Monday, April 22, 2019
Jacobs Presents A "Tricky Budget"
Town manager Mary Jacobs presented a solution to the substantial losses incurred by the town owned community center and 45-hole country club: Bury the losses. Bury them so deep that they can't be easily identified.
Thus, the 2019-2020 town manager recommended budget doesn't include a separate community center fund, as it has in prior years. Rather, this "fund" is proposed by her to be buried in the general fund, commingled forever in the parks and rec budget, where detail of revenue and spending will not be reported.

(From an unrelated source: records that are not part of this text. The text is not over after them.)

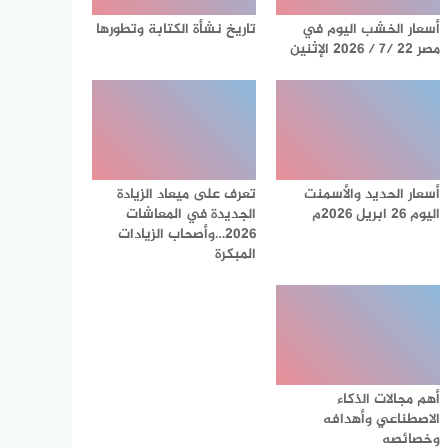
أسعار الخشب اليوم في
تاريخ نشأة الكتابة وتطورها
مصر 22 /7 / 2026 الإثنين
أسعار الحديد والأسمنت
تعرف على ميعاد الزيادة
اليوم 26 ابريل 2026م
الجديدة في المعاشات
2026…وأصحاب الزيادات
المبكرة
أهم مجالات الذكاء
الاصطناعي وأهدافه
وخصائصه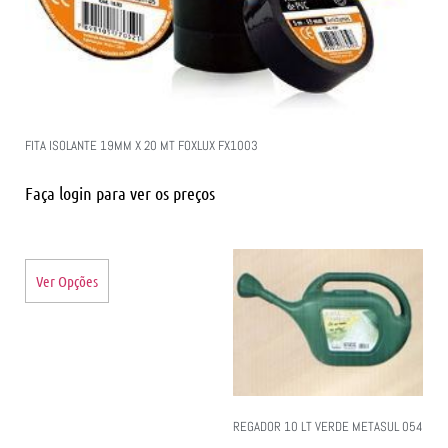
FITA ISOLANTE 19MM X 20 MT FOXLUX FX1003
Faça login para ver os preços
Ver Opções
REGADOR 10 LT VERDE METASUL 054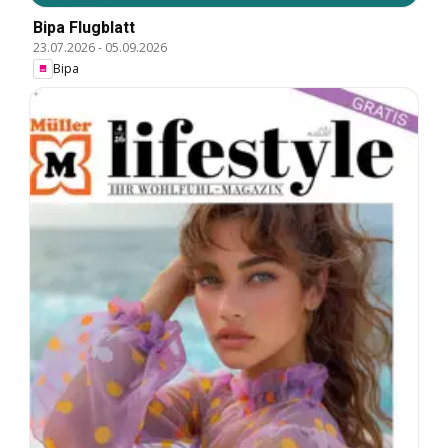
Bipa Flugblatt
23.07.2026
-
05.09.2026
Bipa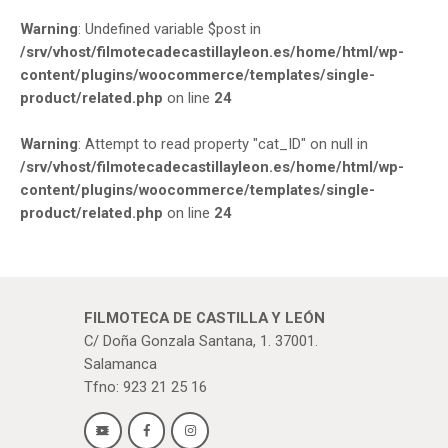
Warning
: Undefined variable $post in
/srv/vhost/filmotecadecastillayleon.es/home/html/wp-
content/plugins/woocommerce/templates/single-
product/related.php
on line
24
Warning
: Attempt to read property "cat_ID" on null in
/srv/vhost/filmotecadecastillayleon.es/home/html/wp-
content/plugins/woocommerce/templates/single-
product/related.php
on line
24
FILMOTECA DE CASTILLA Y LEÓN
C/ Doña Gonzala Santana, 1. 37001.
Salamanca
Tfno: 923 21 25 16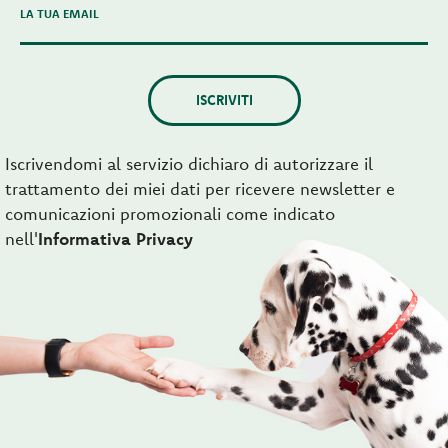
LA TUA EMAIL
ISCRIVITI
Iscrivendomi al servizio dichiaro di autorizzare il
trattamento dei miei dati per ricevere newsletter e
comunicazioni promozionali come indicato
nell'
Informativa Privacy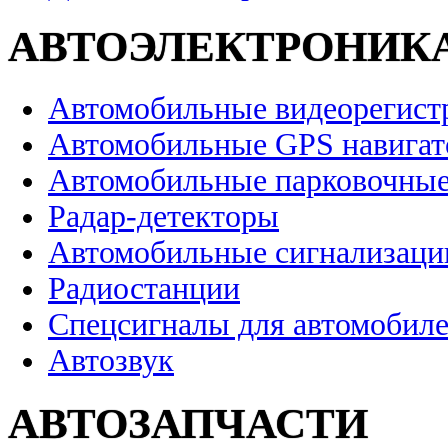
АВТОЭЛЕКТРОНИК
Автомобильные видеорегист
Автомобильные GPS навига
Автомобильные парковочные
Радар-детекторы
Автомобильные сигнализаци
Радиостанции
Спецсигналы для автомобил
Автозвук
АВТОЗАПЧАСТИ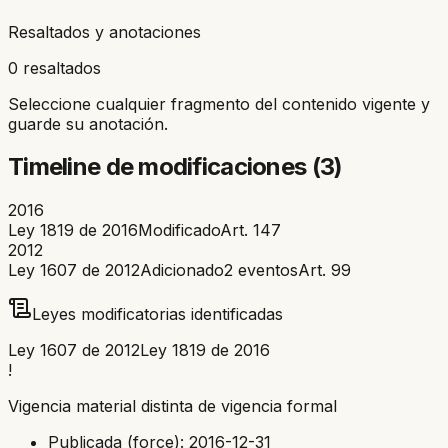
Resaltados y anotaciones
0 resaltados
Seleccione cualquier fragmento del contenido vigente y
guarde su anotación.
Timeline de modificaciones (
3
)
2016
Ley 1819 de 2016
Modificado
Art.
147
2012
Ley 1607 de 2012
Adicionado
2
eventos
Art.
99
Leyes modificatorias identificadas
Ley 1607 de 2012
Ley 1819 de 2016
!
Vigencia material distinta de vigencia formal
Publicada (force):
2016-12-31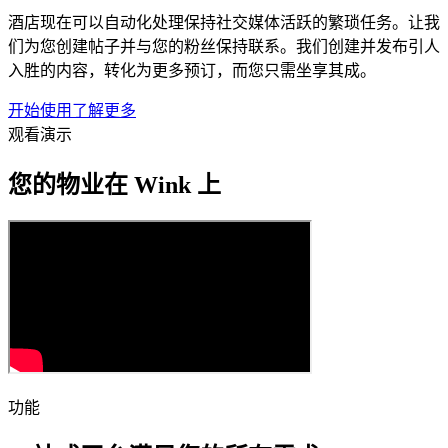
酒店现在可以自动化处理保持社交媒体活跃的繁琐任务。让我
们为您创建帖子并与您的粉丝保持联系。我们创建并发布引人
入胜的内容，转化为更多预订，而您只需坐享其成。
开始使用
了解更多
观看演示
您的物业在 Wink 上
功能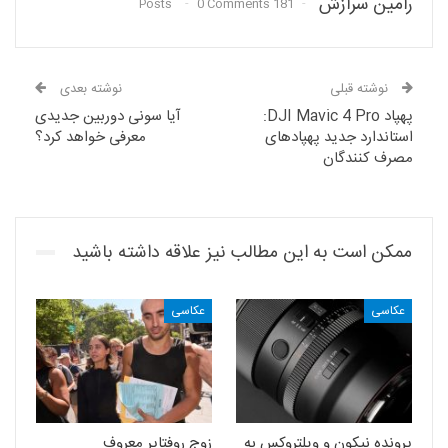
رامین سرازش
0 Comments
181 Posts
نوشته قبلی
نوشته بعدی
پهپاد DJI Mavic 4 Pro:
آیا سونی دوربین جدیدی
استاندارد جدید پهپادهای
معرفی خواهد کرد؟
مصرف کنندگان
ممکن است به این مطالب نیز علاقه داشته باشید
عکاسی
عکاسی
پرونده نیکون و ویلتروکس به
زوج روفتاپر معروف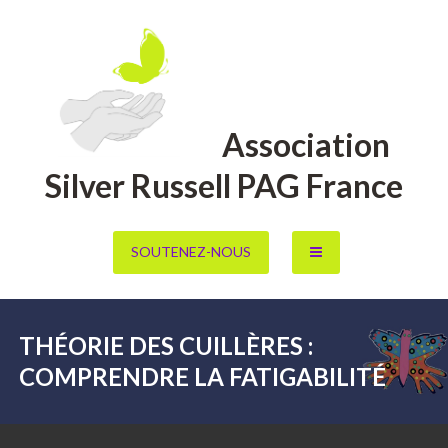
Aller
au
contenu
Association
Silver Russell PAG France
SOUTENEZ-NOUS
THÉORIE DES CUILLÈRES :
COMPRENDRE LA FATIGABILITÉ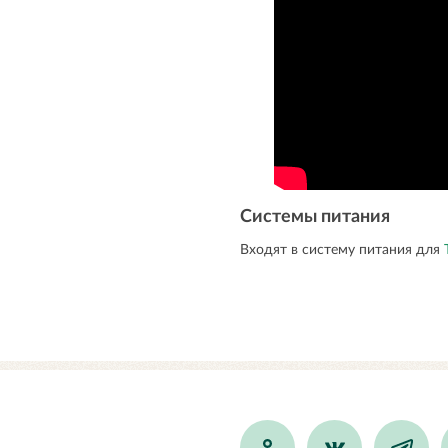
Системы питания
Входят в систему питания для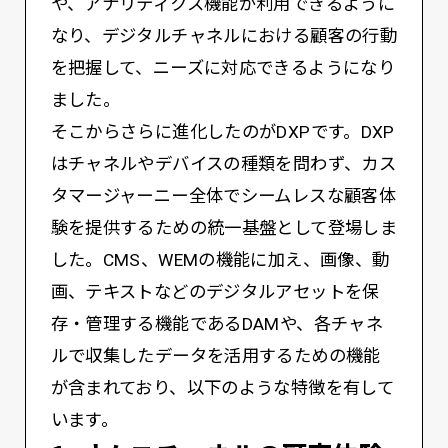
や、アナリティクス機能が利用できるように
なり、デジタルチャネルにおける顧客の行動
を把握して、ニーズに対応できるようになり
ました。
そこからさらに進化したのがDXPです。DXP
はチャネルやデバイスの種類を問わず、カス
タマージャーニー全体でシームレスな顧客体
験を提供するための統一基盤として登場しま
した。CMS、WEMの機能に加え、画像、動
画、テキストなどのデジタルアセットを保
存・管理する機能であるDAMや、各チャネ
ルで収集したデータを活用するための機能
が含まれており、以下のような特徴を有して
います。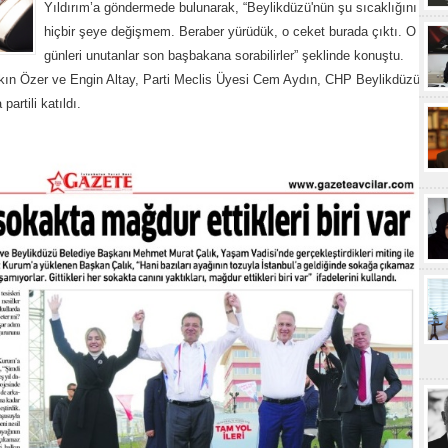
Yıldırım’a göndermede bulunarak, “Beylikdüzü'nün şu sıcaklığını
hiçbir şeye değişmem. Beraber yürüdük, o ceket burada çıktı. O
günleri unutanlar son başbakana sorabilirler” şeklinde konuştu.
aşkın Özer ve Engin Altay, Parti Meclis Üyesi Cem Aydın, CHP Beylikdüzü
artili katıldı.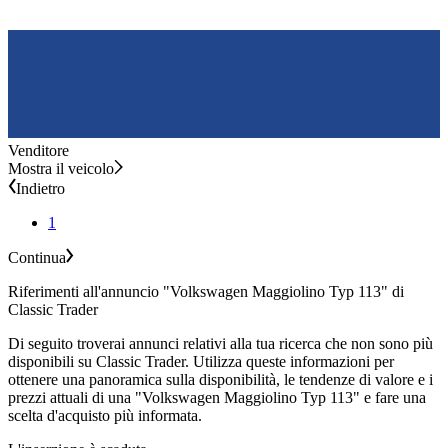
Venditore
Mostra il veicolo
Indietro
1
Continua
Riferimenti all'annuncio "Volkswagen Maggiolino Typ 113" di
Classic Trader
Di seguito troverai annunci relativi alla tua ricerca che non sono più
disponibili su Classic Trader. Utilizza queste informazioni per
ottenere una panoramica sulla disponibilità, le tendenze di valore e i
prezzi attuali di una "Volkswagen Maggiolino Typ 113" e fare una
scelta d'acquisto più informata.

Are you kidding? Budget includes $6 million in golf course bonding
It is beyond our understand as to why Jacobs budget includes the $6 million in bonding that the prior council approved for capital improvements to the town owned country club and Community Center.
Bonding did not occur last year because the prior council was sufficiently savvy to realize that the public does not want to go into debt to pay for parks and recreation. Council figured this out after the town rejected, through vote, council's earlier attempt fund Naranja Park improvements through bond funding. Their attempt to go around the will of the people by putting bonding for golf course improvements in last year's budget was duly noted in their sound defeat at the polls.
Can't compare this year' budget to last year
Jacobs also used a reporting trick. Instead of reporting the budget in the same manner as last year, which includes full disclosure of fund balances, as required by state law; she elected to present only the operating portion of the budget, and not the balances of the funds themselves. Or, at least we think that's what she did, but we can't be sure!
This reporting allows her to state that her 2019-2020 town manger recommended operating budget is $107.5 million. Last year, the budget was $143 million. But, like we said, we can't compare the numbers.
Jacobs moved ahead with major accounting and reporting changes without Council approval.
Rather than presenting her recommendations for accounting and reporting changes for council to consider, Jacobs chose to include these changes in her recommendation.
Transparency and comparability matter
Transparency in numbers and the ability to compare one year to the past are principles of financial` reporting. Rather than follow the principles, Jacobs chose to present a budget that is less transparent and more confusing.
More importantly, we think: Burying the enormous financial problem presented by the town owned country club and community center is simply wrong.
We do hope that the new Budget and Finance Committee and Town Council see through these accounting and reporting ploys. We want more transparency when it comes to all town activities; not less.